## REQUEST
Return all of the entries below, word for word. Omit each picture.
§
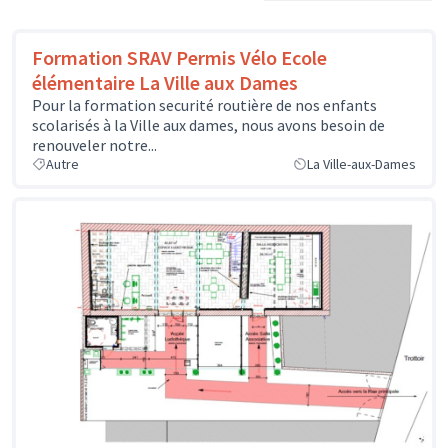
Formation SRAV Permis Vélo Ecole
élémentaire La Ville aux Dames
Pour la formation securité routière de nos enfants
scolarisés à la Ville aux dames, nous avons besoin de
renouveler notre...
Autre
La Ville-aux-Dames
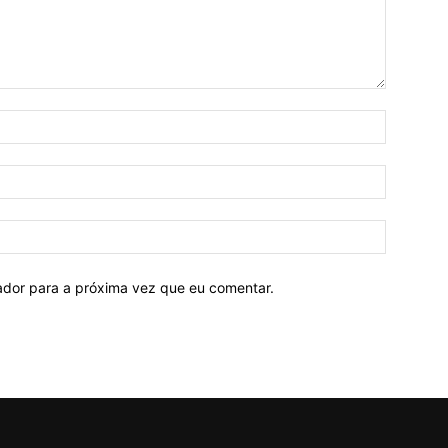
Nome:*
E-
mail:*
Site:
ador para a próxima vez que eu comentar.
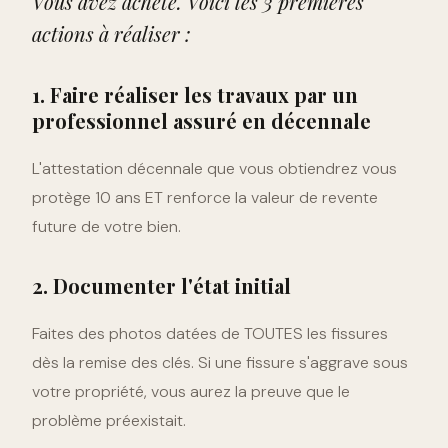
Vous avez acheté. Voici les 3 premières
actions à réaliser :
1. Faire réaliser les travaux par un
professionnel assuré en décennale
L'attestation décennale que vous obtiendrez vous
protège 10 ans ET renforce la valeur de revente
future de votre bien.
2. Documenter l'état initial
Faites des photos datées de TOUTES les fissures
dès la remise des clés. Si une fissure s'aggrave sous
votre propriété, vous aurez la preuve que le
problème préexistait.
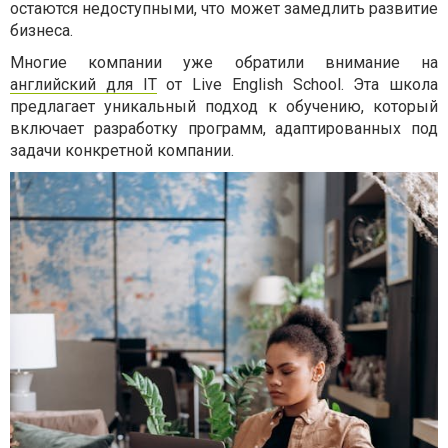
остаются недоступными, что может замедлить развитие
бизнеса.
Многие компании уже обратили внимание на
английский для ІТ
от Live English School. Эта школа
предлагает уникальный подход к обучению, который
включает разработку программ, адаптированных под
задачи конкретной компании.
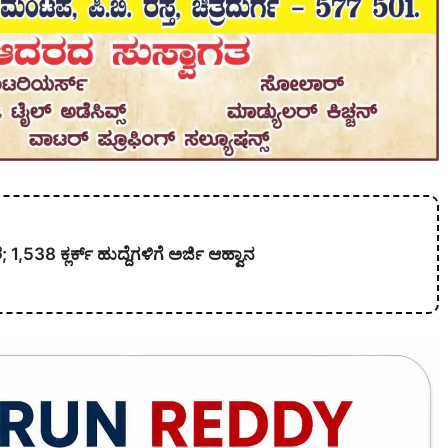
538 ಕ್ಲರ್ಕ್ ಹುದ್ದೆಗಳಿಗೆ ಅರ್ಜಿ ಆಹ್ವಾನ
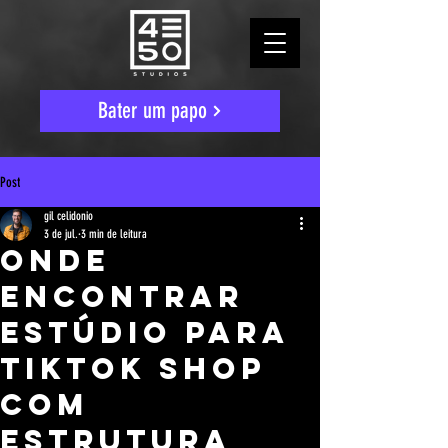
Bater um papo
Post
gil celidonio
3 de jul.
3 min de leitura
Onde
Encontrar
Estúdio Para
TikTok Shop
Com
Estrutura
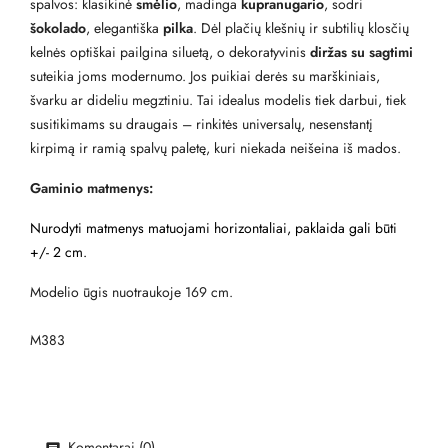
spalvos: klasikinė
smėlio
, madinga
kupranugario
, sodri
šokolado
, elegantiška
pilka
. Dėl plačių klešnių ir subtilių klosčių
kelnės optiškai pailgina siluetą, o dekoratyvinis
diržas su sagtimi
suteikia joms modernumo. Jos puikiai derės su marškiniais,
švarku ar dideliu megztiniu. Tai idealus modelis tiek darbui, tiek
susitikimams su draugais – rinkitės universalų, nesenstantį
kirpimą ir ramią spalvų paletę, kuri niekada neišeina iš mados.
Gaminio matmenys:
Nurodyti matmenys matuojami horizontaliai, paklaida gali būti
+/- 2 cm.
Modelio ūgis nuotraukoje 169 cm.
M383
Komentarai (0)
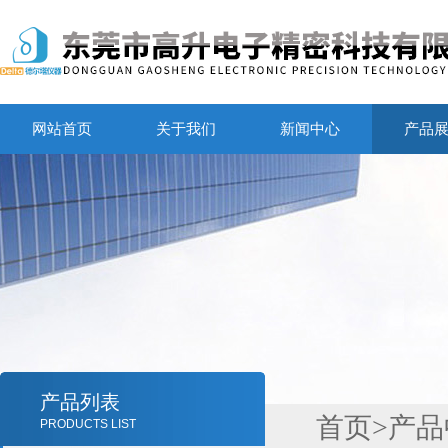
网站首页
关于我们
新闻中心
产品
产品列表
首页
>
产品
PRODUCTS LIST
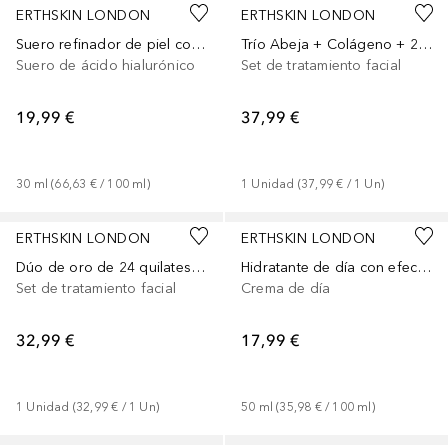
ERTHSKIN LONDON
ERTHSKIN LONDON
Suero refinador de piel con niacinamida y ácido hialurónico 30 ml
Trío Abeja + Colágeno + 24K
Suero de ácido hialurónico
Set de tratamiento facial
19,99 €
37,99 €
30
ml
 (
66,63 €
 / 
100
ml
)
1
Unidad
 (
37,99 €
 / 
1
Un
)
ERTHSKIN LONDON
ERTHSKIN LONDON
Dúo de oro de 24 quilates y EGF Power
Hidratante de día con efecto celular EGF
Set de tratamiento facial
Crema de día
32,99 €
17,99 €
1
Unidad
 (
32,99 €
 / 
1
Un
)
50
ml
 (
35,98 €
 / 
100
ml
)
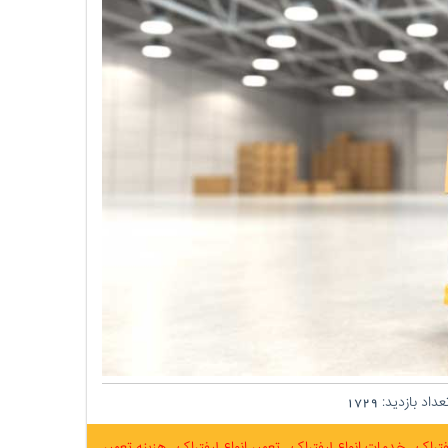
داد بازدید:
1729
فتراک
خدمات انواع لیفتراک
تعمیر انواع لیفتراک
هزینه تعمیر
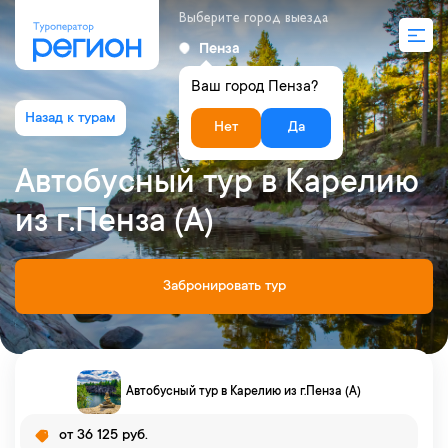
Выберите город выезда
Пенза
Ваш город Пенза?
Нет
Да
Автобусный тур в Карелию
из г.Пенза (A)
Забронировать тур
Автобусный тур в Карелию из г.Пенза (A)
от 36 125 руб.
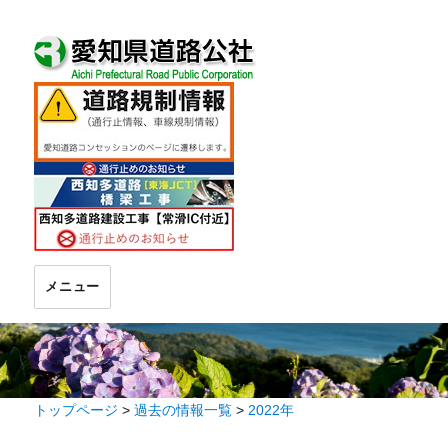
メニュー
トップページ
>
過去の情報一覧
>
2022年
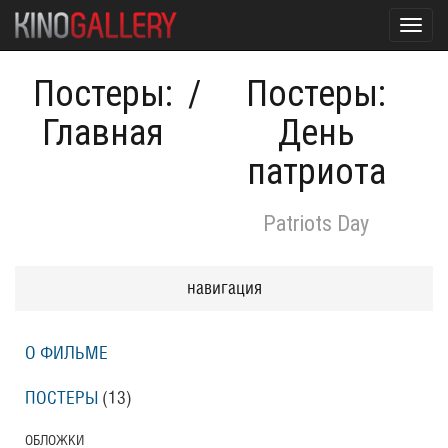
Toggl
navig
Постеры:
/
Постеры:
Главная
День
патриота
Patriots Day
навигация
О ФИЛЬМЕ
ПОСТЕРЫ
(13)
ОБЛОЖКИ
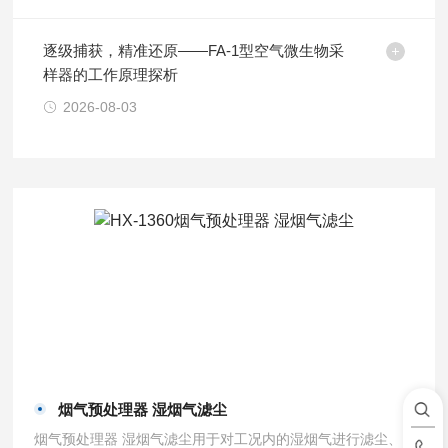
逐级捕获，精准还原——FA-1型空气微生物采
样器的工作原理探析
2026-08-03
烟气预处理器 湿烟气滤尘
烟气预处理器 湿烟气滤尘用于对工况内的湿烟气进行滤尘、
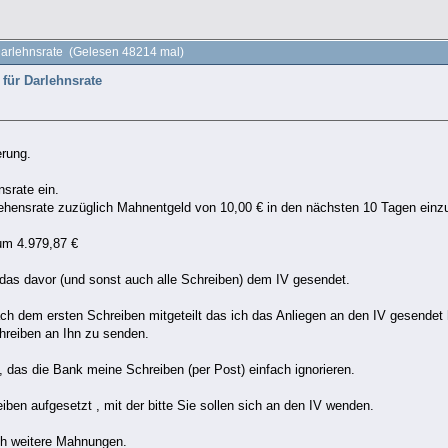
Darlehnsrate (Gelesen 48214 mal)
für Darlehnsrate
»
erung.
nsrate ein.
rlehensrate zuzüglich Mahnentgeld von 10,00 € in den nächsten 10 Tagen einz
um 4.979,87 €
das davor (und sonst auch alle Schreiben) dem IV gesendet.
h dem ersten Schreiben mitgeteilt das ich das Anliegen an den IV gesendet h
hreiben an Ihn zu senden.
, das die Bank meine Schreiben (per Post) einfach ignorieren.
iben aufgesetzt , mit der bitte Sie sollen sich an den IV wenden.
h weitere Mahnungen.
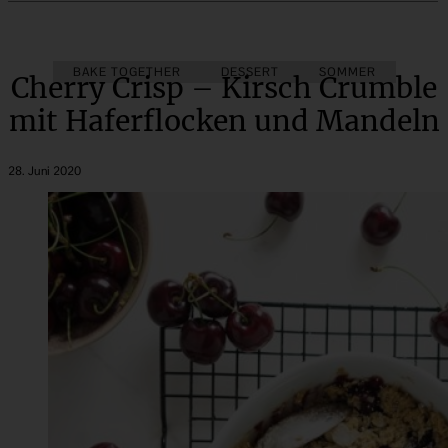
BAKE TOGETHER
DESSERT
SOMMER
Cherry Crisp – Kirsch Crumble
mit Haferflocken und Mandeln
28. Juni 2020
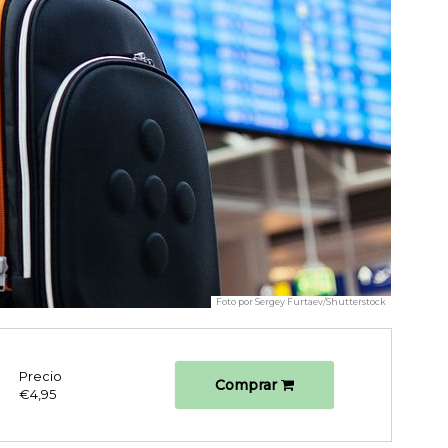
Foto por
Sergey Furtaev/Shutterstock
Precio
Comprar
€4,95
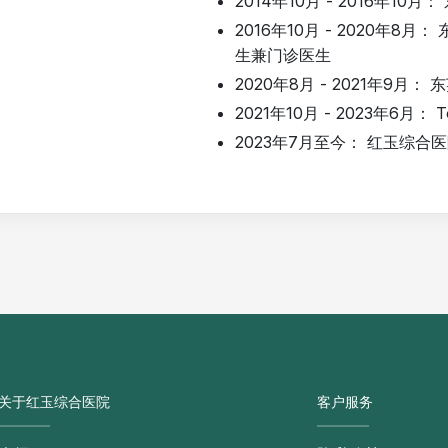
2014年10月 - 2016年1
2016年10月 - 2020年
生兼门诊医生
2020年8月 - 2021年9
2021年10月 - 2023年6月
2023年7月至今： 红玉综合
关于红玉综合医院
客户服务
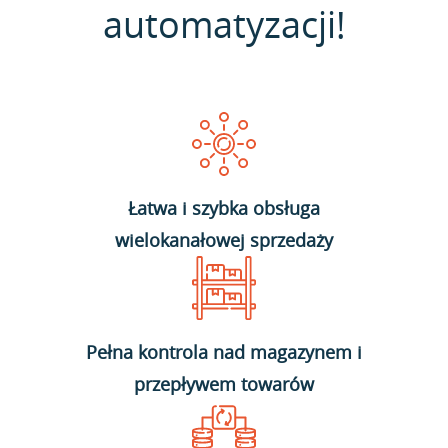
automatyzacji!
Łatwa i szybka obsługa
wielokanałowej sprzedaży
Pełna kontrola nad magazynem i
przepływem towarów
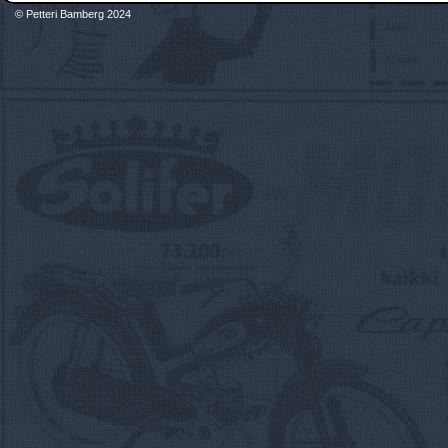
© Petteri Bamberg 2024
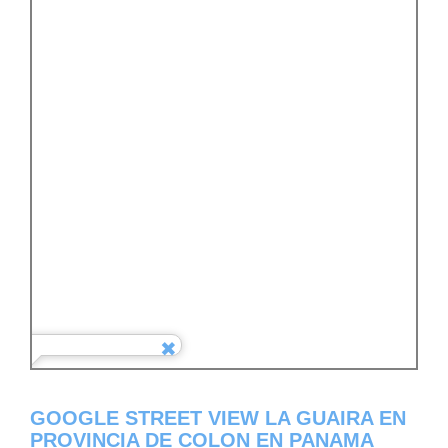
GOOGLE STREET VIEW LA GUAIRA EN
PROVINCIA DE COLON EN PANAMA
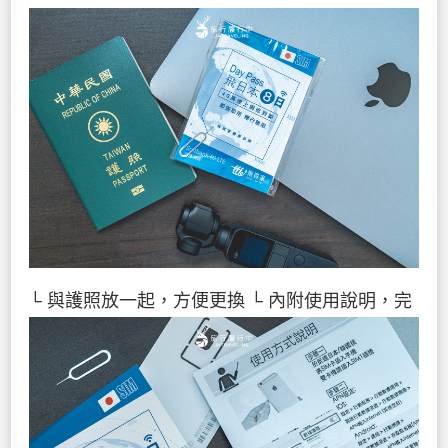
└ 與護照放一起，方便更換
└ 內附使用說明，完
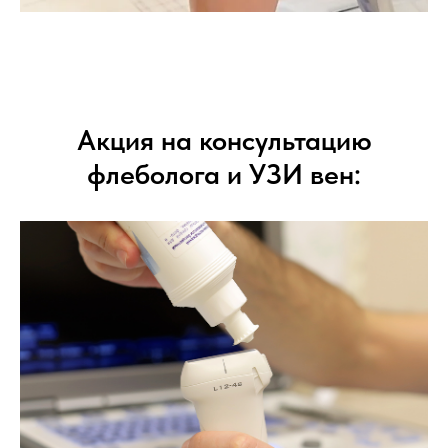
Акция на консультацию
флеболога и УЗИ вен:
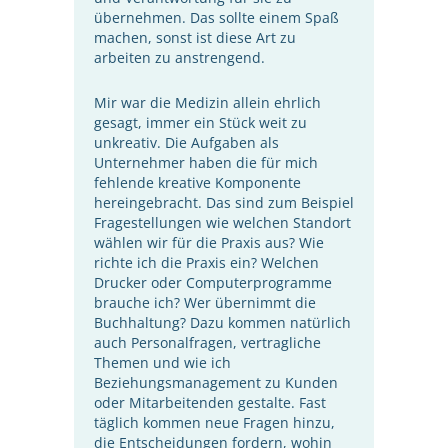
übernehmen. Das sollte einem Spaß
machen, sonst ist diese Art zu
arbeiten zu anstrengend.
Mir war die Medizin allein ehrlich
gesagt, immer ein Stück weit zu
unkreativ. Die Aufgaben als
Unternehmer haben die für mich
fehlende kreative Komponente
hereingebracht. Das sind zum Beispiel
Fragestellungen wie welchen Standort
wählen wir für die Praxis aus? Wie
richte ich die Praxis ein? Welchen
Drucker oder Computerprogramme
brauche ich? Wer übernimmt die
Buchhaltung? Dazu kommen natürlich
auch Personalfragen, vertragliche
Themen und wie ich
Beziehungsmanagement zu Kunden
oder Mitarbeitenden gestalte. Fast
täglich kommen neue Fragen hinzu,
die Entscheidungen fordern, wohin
§
## EXERCISE OUTPUT
Formation SRAV Permis Vélo Ecole
élémentaire La Ville aux Dames
Pour la formation securité routière de nos enfants
scolarisés à la Ville aux dames, nous avons besoin de
renouveler notre...
Autre
La Ville-aux-Dames
Nome:*
E-
mail:*
Site:
ador para a próxima vez que eu comentar.
Vous avez acheté. Voici les 3 premières
actions à réaliser :
1. Faire réaliser les travaux par un
professionnel assuré en décennale
L'attestation décennale que vous obtiendrez vous
protège 10 ans ET renforce la valeur de revente
future de votre bien.
2. Documenter l'état initial
Faites des photos datées de TOUTES les fissures
dès la remise des clés. Si une fissure s'aggrave sous
votre propriété, vous aurez la preuve que le
problème préexistait.
остаются недоступными, что может замедлить развитие
бизнеса.
Многие компании уже обратили внимание на
английский для ІТ
от Live English School. Эта школа
предлагает уникальный подход к обучению, который
включает разработку программ, адаптированных под
задачи конкретной компании.
538 ಕ್ಲರ್ಕ್ ಹುದ್ದೆಗಳಿಗೆ ಅರ್ಜಿ ಆಹ್ವಾನ
Bater um papo
Post
gil celidonio
3 de jul.
3 min de leitura
Onde
Encontrar
Estúdio Para
TikTok Shop
Com
Estrutura
spalvos: klasikinė
smėlio
, madinga
kupranugario
, sodri
šokolado
, elegantiška
pilka
. Dėl plačių klešnių ir subtilių klosčių
kelnės optiškai pailgina siluetą, o dekoratyvinis
diržas su sagtimi
suteikia joms modernumo. Jos puikiai derės su marškiniais,
švarku ar dideliu megztiniu. Tai idealus modelis tiek darbui, tiek
susitikimams su draugais – rinkitės universalų, nesenstantį
kirpimą ir ramią spalvų paletę, kuri niekada neišeina iš mados.
Gaminio matmenys:
Nurodyti matmenys matuojami horizontaliai, paklaida gali būti
+/- 2 cm.
Modelio ūgis nuotraukoje 169 cm.
M383
Komentarai (0)
网站首页
关于我们
新闻中心
产品
产品列表
首页
>
产品
PRODUCTS LIST
ERTHSKIN LONDON
ERTHSKIN LONDON
Suero refinador de piel con niacinamida y ácido hialurónico 30 ml
Trío Abeja + Colágeno + 24K
Suero de ácido hialurónico
Set de tratamiento facial
19,99 €
37,99 €
30
ml
 (
66,63 €
 / 
100
ml
)
1
Unidad
 (
37,99 €
 / 
1
Un
)
ERTHSKIN LONDON
ERTHSKIN LONDON
Dúo de oro de 24 quilates y EGF Power
Hidratante de día con efecto celular EGF
Set de tratamiento facial
Crema de día
32,99 €
17,99 €
1
Unidad
 (
32,99 €
 / 
1
Un
)
50
ml
 (
35,98 €
 / 
100
ml
)
داد بازدید:
1729
فتراک
خدمات انواع لیفتراک
تعمیر انواع لیفتراک
هزینه تعمیر
Выберите город выезда
Пенза
Ваш город Пенза?
Нет
Да
Автобусный тур в Карелию
из г.Пенза (A)
Забронировать тур
Автобусный тур в Карелию из г.Пенза (A)
от 36 125 руб.
メニュー
トップページ
>
過去の情報一覧
>
2022年
Toggl
navig
Постеры:
/
Постеры:
Главная
День
патриота
Patriots Day
навигация
О ФИЛЬМЕ
ПОСТЕРЫ
(13)
ОБЛОЖКИ
逐级捕获，精准还原——FA-1型空气微生物采
样器的工作原理探析
2026-08-03
烟气预处理器 湿烟气滤尘
烟气预处理器 湿烟气滤尘用于对工况内的湿烟气进行滤尘、
Darlehnsrate (Gelesen 48214 mal)
für Darlehnsrate
»
erung.
nsrate ein.
rlehensrate zuzüglich Mahnentgeld von 10,00 € in den nächsten 10 Tagen einz
um 4.979,87 €
das davor (und sonst auch alle Schreiben) dem IV gesendet.
h dem ersten Schreiben mitgeteilt das ich das Anliegen an den IV gesendet h
hreiben an Ihn zu senden.
, das die Bank meine Schreiben (per Post) einfach ignorieren.
iben aufgesetzt , mit der bitte Sie sollen sich an den IV wenden.
h weitere Mahnungen.
BAKE TOGETHER
DESSERT
SOMMER
Cherry Crisp – Kirsch Crumble
mit Haferflocken und Mandeln
28. Juni 2020
Foto por
Sergey Furtaev/Shutterstock
Precio
Comprar
€4,95
2014年10月 - 2016年1
2016年10月 - 2020年
生兼门诊医生
2020年8月 - 2021年9
2021年10月 - 2023年6月
2023年7月至今： 红玉综合
关于红玉综合医院
客户服务
automatyzacji!
Łatwa i szybka obsługa
wielokanałowej sprzedaży
Pełna kontrola nad magazynem i
przepływem towarów
© Petteri Bamberg 2024
GOOGLE STREET VIEW LA GUAIRA EN
PROVINCIA DE COLON EN PANAMA
└ 與護照放一起，方便更換
└ 內附使用說明，完
Акция на консультацию
флеболога и УЗИ вен:
übernehmen. Das sollte einem Spaß
machen, sonst ist diese Art zu
arbeiten zu anstrengend.
Mir war die Medizin allein ehrlich
gesagt, immer ein Stück weit zu
unkreativ. Die Aufgaben als
Unternehmer haben die für mich
fehlende kreative Komponente
hereingebracht. Das sind zum Beispiel
Fragestellungen wie welchen Standort
wählen wir für die Praxis aus? Wie
richte ich die Praxis ein? Welchen
Drucker oder Computerprogramme
brauche ich? Wer übernimmt die
Buchhaltung? Dazu kommen natürlich
auch Personalfragen, vertragliche
Themen und wie ich
Beziehungsmanagement zu Kunden
oder Mitarbeitenden gestalte. Fast
täglich kommen neue Fragen hinzu,
die Entscheidungen fordern, wohin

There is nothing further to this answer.